**Exercise aim**
Find every line in the records that holds the string "Advanced". Copy each one.

* * * * * * *

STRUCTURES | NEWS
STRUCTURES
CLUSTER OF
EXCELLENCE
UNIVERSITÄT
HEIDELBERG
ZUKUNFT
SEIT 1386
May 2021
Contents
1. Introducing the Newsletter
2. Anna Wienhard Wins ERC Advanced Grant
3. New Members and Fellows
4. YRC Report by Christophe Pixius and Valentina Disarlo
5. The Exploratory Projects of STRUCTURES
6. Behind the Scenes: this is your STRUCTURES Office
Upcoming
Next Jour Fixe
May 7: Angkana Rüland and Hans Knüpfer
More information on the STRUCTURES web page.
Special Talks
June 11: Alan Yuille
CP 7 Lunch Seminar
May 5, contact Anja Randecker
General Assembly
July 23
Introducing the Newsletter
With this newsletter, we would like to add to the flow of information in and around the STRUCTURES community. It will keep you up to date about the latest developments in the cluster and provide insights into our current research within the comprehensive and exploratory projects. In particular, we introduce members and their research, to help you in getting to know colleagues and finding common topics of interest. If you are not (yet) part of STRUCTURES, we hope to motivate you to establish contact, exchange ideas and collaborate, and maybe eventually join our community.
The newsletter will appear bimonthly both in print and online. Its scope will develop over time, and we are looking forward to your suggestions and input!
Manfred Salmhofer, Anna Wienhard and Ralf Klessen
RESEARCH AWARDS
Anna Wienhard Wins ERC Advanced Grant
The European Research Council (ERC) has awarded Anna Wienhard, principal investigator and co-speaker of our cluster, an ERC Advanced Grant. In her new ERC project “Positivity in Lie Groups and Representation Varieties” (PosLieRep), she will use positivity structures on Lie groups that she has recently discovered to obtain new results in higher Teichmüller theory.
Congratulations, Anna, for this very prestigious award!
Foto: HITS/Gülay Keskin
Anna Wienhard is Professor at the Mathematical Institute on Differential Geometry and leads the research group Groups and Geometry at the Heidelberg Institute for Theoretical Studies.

* * * * * * *

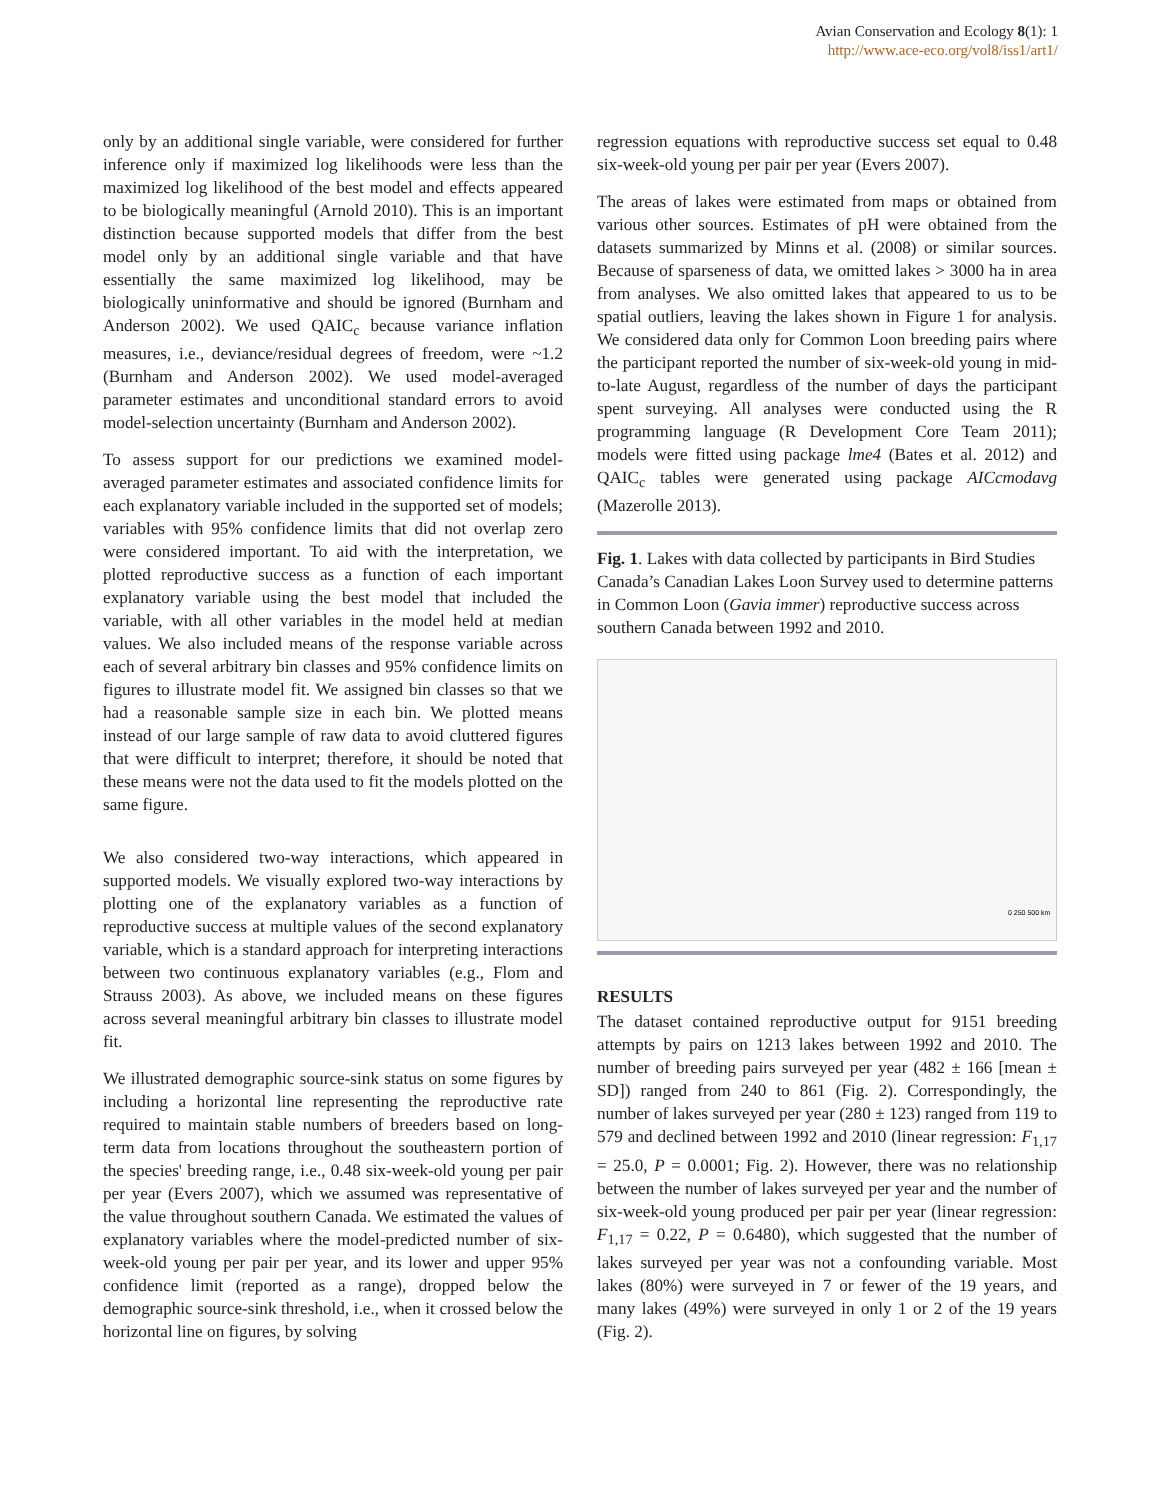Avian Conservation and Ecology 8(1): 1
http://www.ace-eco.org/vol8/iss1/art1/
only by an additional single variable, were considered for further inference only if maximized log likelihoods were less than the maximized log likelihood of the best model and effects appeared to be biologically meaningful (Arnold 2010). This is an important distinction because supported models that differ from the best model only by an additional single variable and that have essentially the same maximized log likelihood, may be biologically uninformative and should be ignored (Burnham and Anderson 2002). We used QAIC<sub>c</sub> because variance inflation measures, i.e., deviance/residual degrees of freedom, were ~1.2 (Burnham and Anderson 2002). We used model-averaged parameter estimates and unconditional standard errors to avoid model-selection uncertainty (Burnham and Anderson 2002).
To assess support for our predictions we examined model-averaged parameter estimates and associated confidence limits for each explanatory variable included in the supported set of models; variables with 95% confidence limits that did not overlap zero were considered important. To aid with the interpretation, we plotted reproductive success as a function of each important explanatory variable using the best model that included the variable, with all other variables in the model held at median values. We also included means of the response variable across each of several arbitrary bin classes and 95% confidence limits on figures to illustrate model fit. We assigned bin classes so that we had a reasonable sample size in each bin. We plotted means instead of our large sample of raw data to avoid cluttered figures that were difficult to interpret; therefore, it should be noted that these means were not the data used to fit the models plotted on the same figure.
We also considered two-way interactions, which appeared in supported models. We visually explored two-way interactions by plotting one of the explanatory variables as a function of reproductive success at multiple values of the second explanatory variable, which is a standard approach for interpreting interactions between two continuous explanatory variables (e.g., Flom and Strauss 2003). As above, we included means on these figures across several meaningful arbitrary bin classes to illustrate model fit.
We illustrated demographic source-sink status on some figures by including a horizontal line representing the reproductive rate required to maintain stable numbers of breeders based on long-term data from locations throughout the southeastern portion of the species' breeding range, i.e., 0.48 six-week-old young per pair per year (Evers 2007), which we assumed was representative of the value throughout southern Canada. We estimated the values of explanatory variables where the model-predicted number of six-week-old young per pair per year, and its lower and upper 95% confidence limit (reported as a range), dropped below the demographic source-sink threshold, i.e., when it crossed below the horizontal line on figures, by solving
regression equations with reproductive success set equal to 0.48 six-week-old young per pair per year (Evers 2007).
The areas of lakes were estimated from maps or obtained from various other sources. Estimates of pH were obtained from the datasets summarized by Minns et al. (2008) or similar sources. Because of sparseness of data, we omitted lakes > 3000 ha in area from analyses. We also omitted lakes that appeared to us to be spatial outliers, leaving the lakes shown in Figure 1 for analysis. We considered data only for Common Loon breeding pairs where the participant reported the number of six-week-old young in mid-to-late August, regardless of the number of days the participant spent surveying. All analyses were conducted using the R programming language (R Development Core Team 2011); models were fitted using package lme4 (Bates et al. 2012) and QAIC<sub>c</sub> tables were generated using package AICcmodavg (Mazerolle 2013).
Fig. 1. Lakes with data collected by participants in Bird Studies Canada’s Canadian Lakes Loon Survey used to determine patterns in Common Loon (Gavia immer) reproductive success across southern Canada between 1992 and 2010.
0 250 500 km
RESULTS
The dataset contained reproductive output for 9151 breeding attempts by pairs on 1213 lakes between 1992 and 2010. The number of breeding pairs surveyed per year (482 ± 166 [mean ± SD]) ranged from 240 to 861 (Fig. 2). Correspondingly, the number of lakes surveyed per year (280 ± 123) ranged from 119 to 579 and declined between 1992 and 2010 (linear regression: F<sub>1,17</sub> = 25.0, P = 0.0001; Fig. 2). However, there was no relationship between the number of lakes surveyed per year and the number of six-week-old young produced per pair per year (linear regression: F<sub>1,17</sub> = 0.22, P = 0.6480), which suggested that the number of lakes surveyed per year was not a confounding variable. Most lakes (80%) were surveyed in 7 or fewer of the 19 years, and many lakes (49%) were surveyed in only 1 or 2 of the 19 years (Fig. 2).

* * * * * * *

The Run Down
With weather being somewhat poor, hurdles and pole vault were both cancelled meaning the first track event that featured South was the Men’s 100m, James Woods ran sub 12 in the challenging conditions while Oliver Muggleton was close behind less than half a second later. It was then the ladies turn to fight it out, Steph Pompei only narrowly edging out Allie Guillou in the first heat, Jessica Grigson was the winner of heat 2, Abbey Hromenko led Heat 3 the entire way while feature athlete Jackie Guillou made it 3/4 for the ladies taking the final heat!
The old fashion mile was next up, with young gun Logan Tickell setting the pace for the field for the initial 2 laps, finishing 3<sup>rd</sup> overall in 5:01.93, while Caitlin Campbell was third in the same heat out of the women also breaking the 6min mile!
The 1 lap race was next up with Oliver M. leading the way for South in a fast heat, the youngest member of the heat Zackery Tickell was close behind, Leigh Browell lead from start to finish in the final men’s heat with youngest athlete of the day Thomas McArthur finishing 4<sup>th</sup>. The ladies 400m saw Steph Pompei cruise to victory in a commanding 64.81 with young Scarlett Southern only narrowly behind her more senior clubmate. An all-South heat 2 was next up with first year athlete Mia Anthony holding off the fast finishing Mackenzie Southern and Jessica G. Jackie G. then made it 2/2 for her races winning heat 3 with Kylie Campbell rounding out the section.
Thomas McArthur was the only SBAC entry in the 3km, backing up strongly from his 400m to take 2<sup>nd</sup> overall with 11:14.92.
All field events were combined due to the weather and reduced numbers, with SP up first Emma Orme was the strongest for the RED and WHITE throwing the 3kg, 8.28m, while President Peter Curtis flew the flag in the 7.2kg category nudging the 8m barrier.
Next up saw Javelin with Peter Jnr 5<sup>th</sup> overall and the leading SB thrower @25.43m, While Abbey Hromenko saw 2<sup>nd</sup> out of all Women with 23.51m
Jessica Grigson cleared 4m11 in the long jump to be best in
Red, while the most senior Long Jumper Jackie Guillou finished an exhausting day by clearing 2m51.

* * * * * * *

**Result of the exercise**
2. Anna Wienhard Wins ERC Advanced Grant
Anna Wienhard Wins ERC Advanced Grant
The European Research Council (ERC) has awarded Anna Wienhard, principal investigator and co-speaker of our cluster, an ERC Advanced Grant. In her new ERC project “Positivity in Lie Groups and Representation Varieties” (PosLieRep), she will use positivity structures on Lie groups that she has recently discovered to obtain new results in higher Teichmüller theory.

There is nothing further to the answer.